[Extracted data entries]
==*==

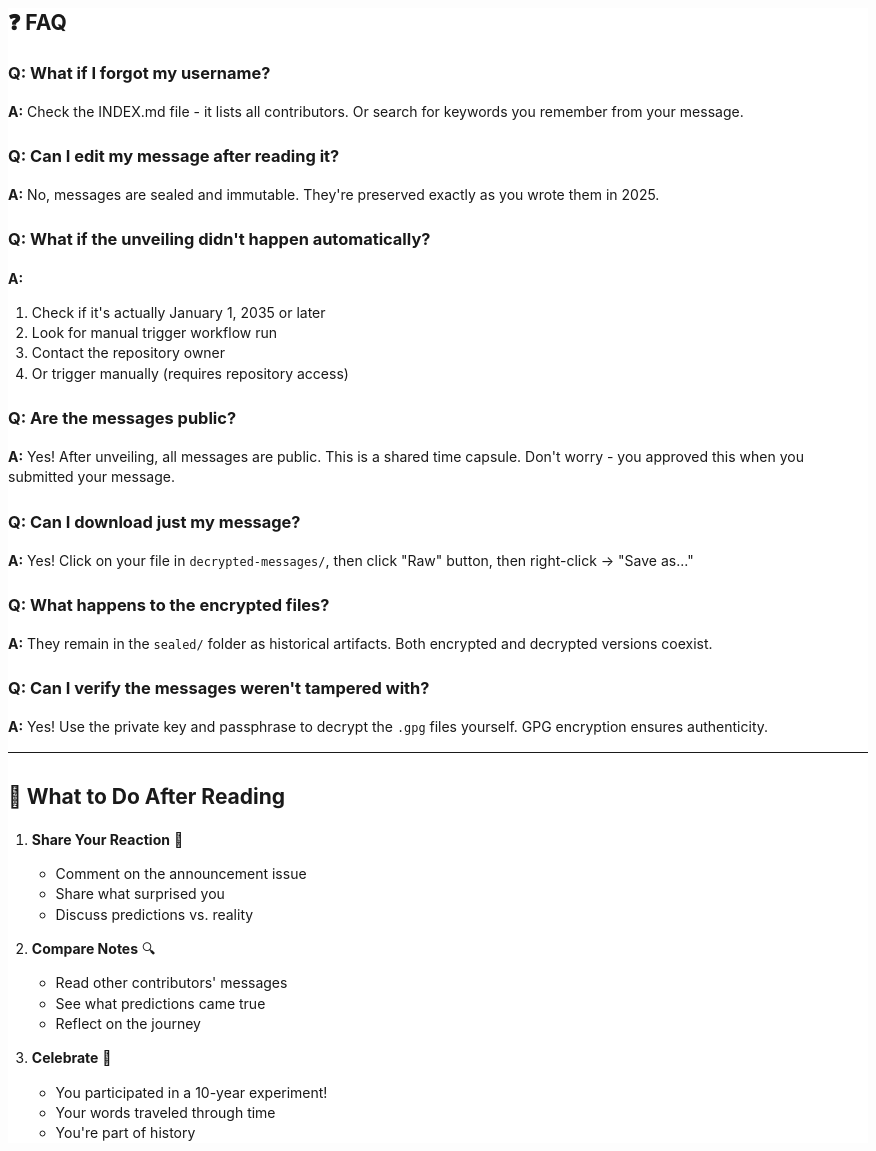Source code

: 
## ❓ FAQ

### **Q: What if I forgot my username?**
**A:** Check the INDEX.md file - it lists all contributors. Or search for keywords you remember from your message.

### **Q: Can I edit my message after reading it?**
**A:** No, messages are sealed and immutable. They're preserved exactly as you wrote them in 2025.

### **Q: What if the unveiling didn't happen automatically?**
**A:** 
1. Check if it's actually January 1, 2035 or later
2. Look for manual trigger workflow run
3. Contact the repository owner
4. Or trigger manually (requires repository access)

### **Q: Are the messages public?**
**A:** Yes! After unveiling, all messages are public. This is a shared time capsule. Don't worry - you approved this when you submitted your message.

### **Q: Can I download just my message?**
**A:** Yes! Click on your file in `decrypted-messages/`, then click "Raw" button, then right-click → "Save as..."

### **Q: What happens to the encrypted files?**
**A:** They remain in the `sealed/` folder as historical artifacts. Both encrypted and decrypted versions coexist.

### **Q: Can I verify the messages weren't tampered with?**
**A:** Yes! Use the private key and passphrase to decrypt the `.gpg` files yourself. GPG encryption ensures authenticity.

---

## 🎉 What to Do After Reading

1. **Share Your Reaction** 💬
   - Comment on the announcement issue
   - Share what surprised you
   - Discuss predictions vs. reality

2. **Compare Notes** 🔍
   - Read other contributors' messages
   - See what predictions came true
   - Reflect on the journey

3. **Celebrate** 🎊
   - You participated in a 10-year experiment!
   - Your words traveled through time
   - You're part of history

==*==

◆ Instruction ◆
Please change every "contributors" to "participants" and reproduce the source text of all the records, leaving everything else unchanged and omitting the pictures.

◆ Exercise solution ◆
Source code

: 
## ❓ FAQ

### **Q: What if I forgot my username?**
**A:** Check the INDEX.md file - it lists all participants. Or search for keywords you remember from your message.

### **Q: Can I edit my message after reading it?**
**A:** No, messages are sealed and immutable. They're preserved exactly as you wrote them in 2025.

### **Q: What if the unveiling didn't happen automatically?**
**A:** 
1. Check if it's actually January 1, 2035 or later
2. Look for manual trigger workflow run
3. Contact the repository owner
4. Or trigger manually (requires repository access)

### **Q: Are the messages public?**
**A:** Yes! After unveiling, all messages are public. This is a shared time capsule. Don't worry - you approved this when you submitted your message.

### **Q: Can I download just my message?**
**A:** Yes! Click on your file in `decrypted-messages/`, then click "Raw" button, then right-click → "Save as..."

### **Q: What happens to the encrypted files?**
**A:** They remain in the `sealed/` folder as historical artifacts. Both encrypted and decrypted versions coexist.

### **Q: Can I verify the messages weren't tampered with?**
**A:** Yes! Use the private key and passphrase to decrypt the `.gpg` files yourself. GPG encryption ensures authenticity.

---

## 🎉 What to Do After Reading

1. **Share Your Reaction** 💬
   - Comment on the announcement issue
   - Share what surprised you
   - Discuss predictions vs. reality

2. **Compare Notes** 🔍
   - Read other participants' messages
   - See what predictions came true
   - Reflect on the journey

3. **Celebrate** 🎊
   - You participated in a 10-year experiment!
   - Your words traveled through time
   - You're part of history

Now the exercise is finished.